Mais ao norte, no Kuwait, as duas refinarias da empresa estatal de petróleo do país — Mina Abdullah e Mina Al Ahmadi — também foram atingidas nesta quinta-feira por ataques de drones, que provocaram incêndios.

As duas instalações têm capacidade combinada de 800.000 barris por dia e, segundo a Kuwait National Petroleum Company, os dois incêndios foram controlados, sem relatos de vítimas.

- Ameaças de Trump -

Na plataforma Truth Social, Donald Trump confirmou que Israel atacou, na quarta-feira, a parte iraniana do campo offshore de South Pars e pareceu estabelecer distância da operação, ao afirmar que Washington "não sabia de nada" a respeito.

"ISRAEL NÃO FARÁ NOVOS ATAQUES no que se refere ao extremamente importante e valioso campo de South Pars, a menos que o Irã, de forma imprudente, decida atacar um país inocente, neste caso, o Catar", publicou Trump.

Se o Irã atacar, os Estados Unidos, "com ou sem a ajuda e o consentimento de Israel, explodiriam maciçamente a totalidade do Campo de Gás de South Pars", escreveu o presidente americano.

A Arábia Saudita afirmou, por sua vez, que "se reserva o direito" de responder militarmente ao Irã, que ataca regularmente seu território com drones e mísseis.

- Corredor seguro -

O bloqueio por parte do Irã do estratégico Estreito de Ormuz, por onde passa 20% do petróleo e do gás mundiais, continua no centro das atenções.

Segundo vários meios de comunicação iranianos, os deputados devem propor a cobrança de uma taxa para os navios no Estreito de Ormuz.

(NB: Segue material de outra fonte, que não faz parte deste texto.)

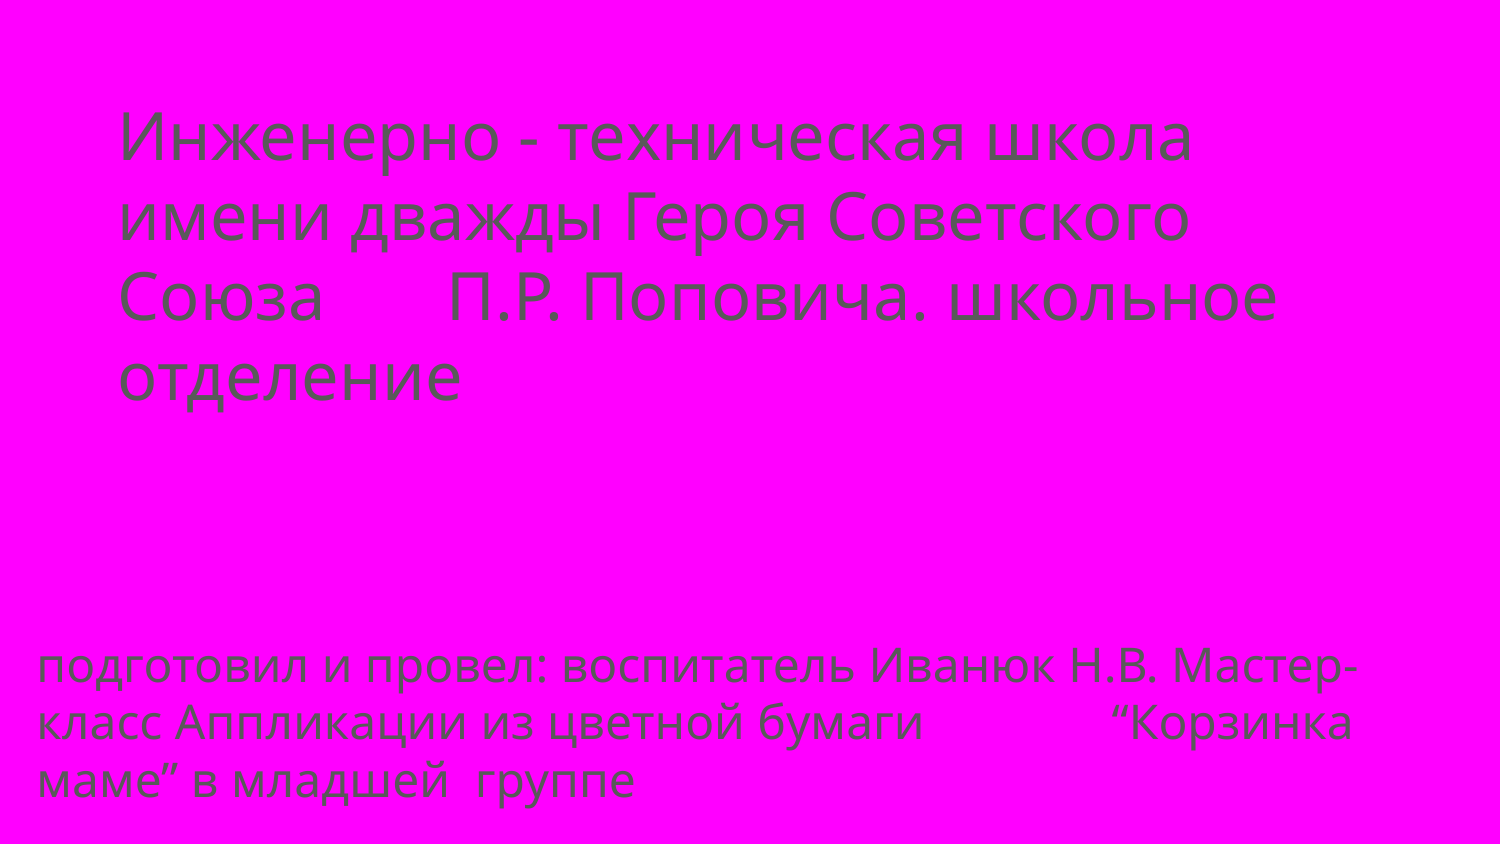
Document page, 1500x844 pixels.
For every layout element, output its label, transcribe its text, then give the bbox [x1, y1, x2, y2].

text_box подготовил и провел: воспитатель Иванюк Н.В. Мастер-класс Аппликации из цветной бумаги “Корзинка маме” в младшей группе [21, 619, 1412, 844]
text_box Инженерно - техническая школа имени дважды Героя Советского Союза П.Р. Поповича. школьное отделение [102, 78, 1427, 429]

"Estamos trabalhando no Parlamento em um plano segundo o qual os países terão que pagar taxas e impostos à República Islâmica se quiserem utilizar o Estreito de Ormuz como via segura para o transporte de hidrocarbonetos e mercadorias", afirmou a deputada Somayeh Rafiei, citada pela agência Isna.

A Organização Marítima Internacional (OMI) se reúne em caráter de urgência nesta quinta-feira em Londres para exigir a implementação de um corredor marítimo seguro para a saída dos navios bloqueados no Golfo.

O organismo da ONU responsável pela segurança no mar calcula que 20.000 marinheiros aguardam atualmente a bordo de 3.200 navios perto do Estreito de Ormuz.

Assim como no Federal Reserve (Fed, banco central americano), o forte aumento dos preços da energia devido à guerra dominará a reunião desta quinta-feira do Banco Central Europeu (BCE), que teme consequências sobre a inflação e o crescimento.

O presidente da França, Emmanuel Macron, denunciou uma "escalada imprudente".

"Vários (...) países do Golfo foram atingidos pela primeira vez em suas capacidades de produção, da mesma forma que o Irã foi atingido", destacou Macron, que pediu negociações "diretas" entre americanos e iranianos sobre a questão.

Em quase três semanas, a guerra deixou mais de 2.200 mortos, segundo as autoridades, principalmente no Irã e no Líbano, a segunda frente de batalha do conflito, onde as forças de Israel enfrentam o movimento pró-Irã Hezbollah.